Caladria was always a generic abstracted europe anyways... And a huge work in progress. When the game started it was very limited and only started to expand with its success. Even then the devs were focused on engine, feature and code improvements, not story, which they left to modders to flesh out content. Can't blame the devs since they started as two people and were still very small for a long time even when the game caught on over the years and held up well before warband was such a huge hit.
The kingdoms all represent major european military styles. The two first factions were swadians being high medieval central-east catholic european in style vaegers were more turkish/byzantine, to represent the conflict of south-eastern europe between Austria and Eastern Anatolia, and all the kingdoms in between. added after were Khergits, generic steppe/scythian/caucasian + nords, early medieval viking obviously. Then later they added rhodok who are kind of an italian/swiss/flemish late medieval infantry style, and the sarrinid who are arab style.
I kind of like that abstraction but as TW said, all the popular historical mods seem to point that going with actual real world geography and kingdoms would not be a bad move and they need to add twists like that to help distinguish between M&B1 and M&B2.
M&B2 is definitely needed tho, M&B1 is a fantastic game, an all-time classic revolutionary game, but is showing its age and the limitations of its small time garage start. Game could definitely use some better dynamic RPG & political content generation built into the engine from the beginning. Modders have done wonders scripting stuff in but the engine has so many limitations.
Also the combat mechanics could be further refined, they can be a bit clumsy and have weird animations and hitboxes. This is especially exposed in multiplayer where players have figured out some really ridiculous moves and other physics tricks. I don't really mind this but when a game is dominated by special tricks it starts to make it too hardcore, and ultimately too hard for newcomers to get into which limits long term appeal and growth. For multiplayer they also need to look at what the c-rpg modders did with the clan warfare campaign map, M&B2 definitely needs that kind of multiplayer economic and political layer, and these talented modders have shown TW the way it can be done.

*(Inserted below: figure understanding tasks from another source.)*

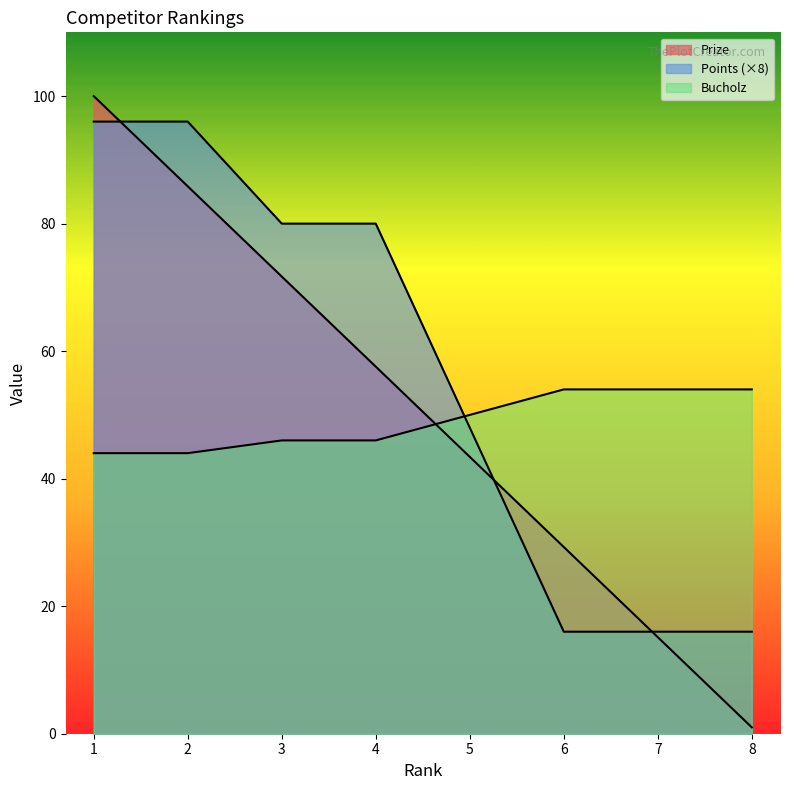

Count the Bucholz values in the range 46 to 54.

6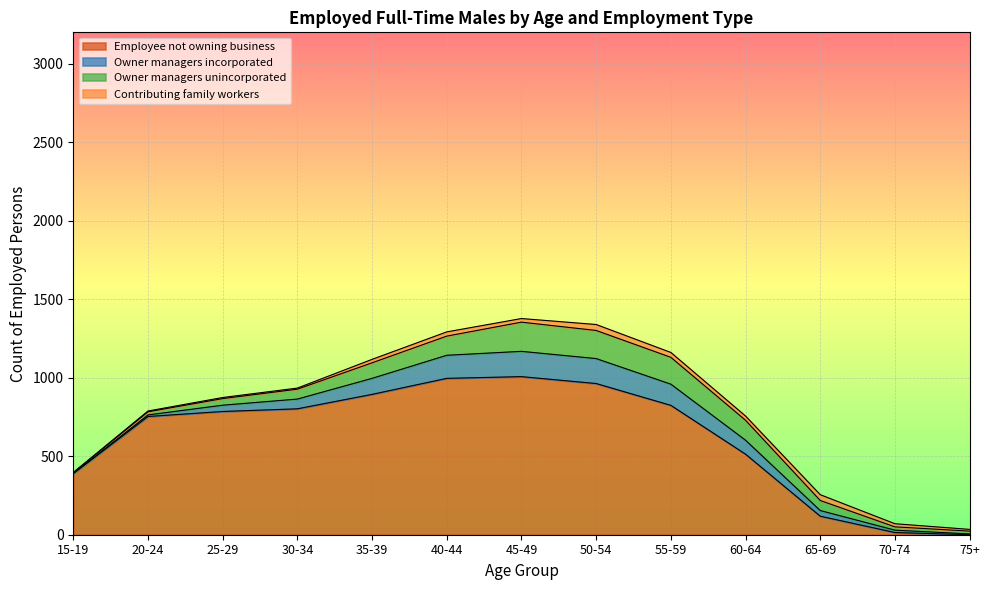

What value does the Owner managers incorporated series have at 50-54, to the nearest 5?

160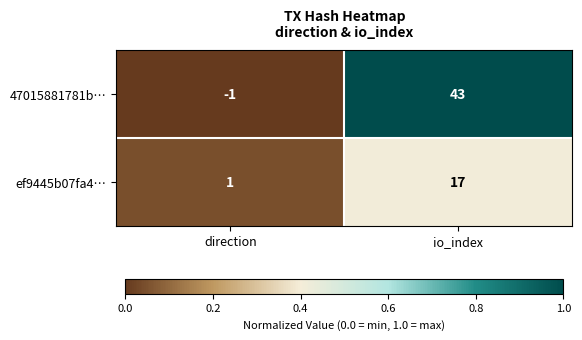

List the series in order of their overall mean, highest first.

47015881781b…, ef9445b07fa4…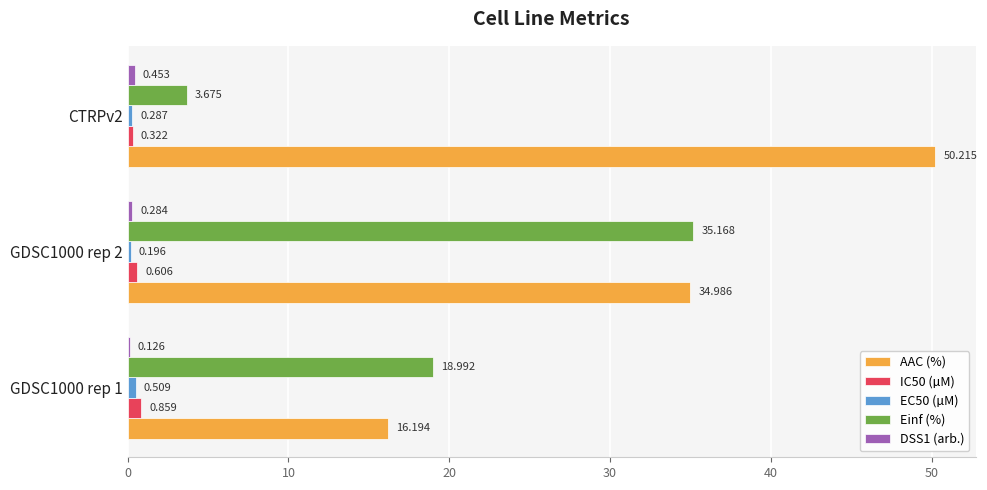

Which series has the largest range (max minus min)?

AAC (%)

Finally I hope TW keeps M&B2 as open and moddable as M&B1, not pulling an EA. Modders propped them up in the beta era when they had little time to develop content themselves (they even hired modders onto the team, essentially to port over their own content which was far more advanced than vanilla), and pushed the game's engine/features to the limit, even in the post-warband era doing stuff like adding a clan map conquest campaign to basic warband multiplayer. I have faith they won't shut modders out tho if Paradox is publishing them.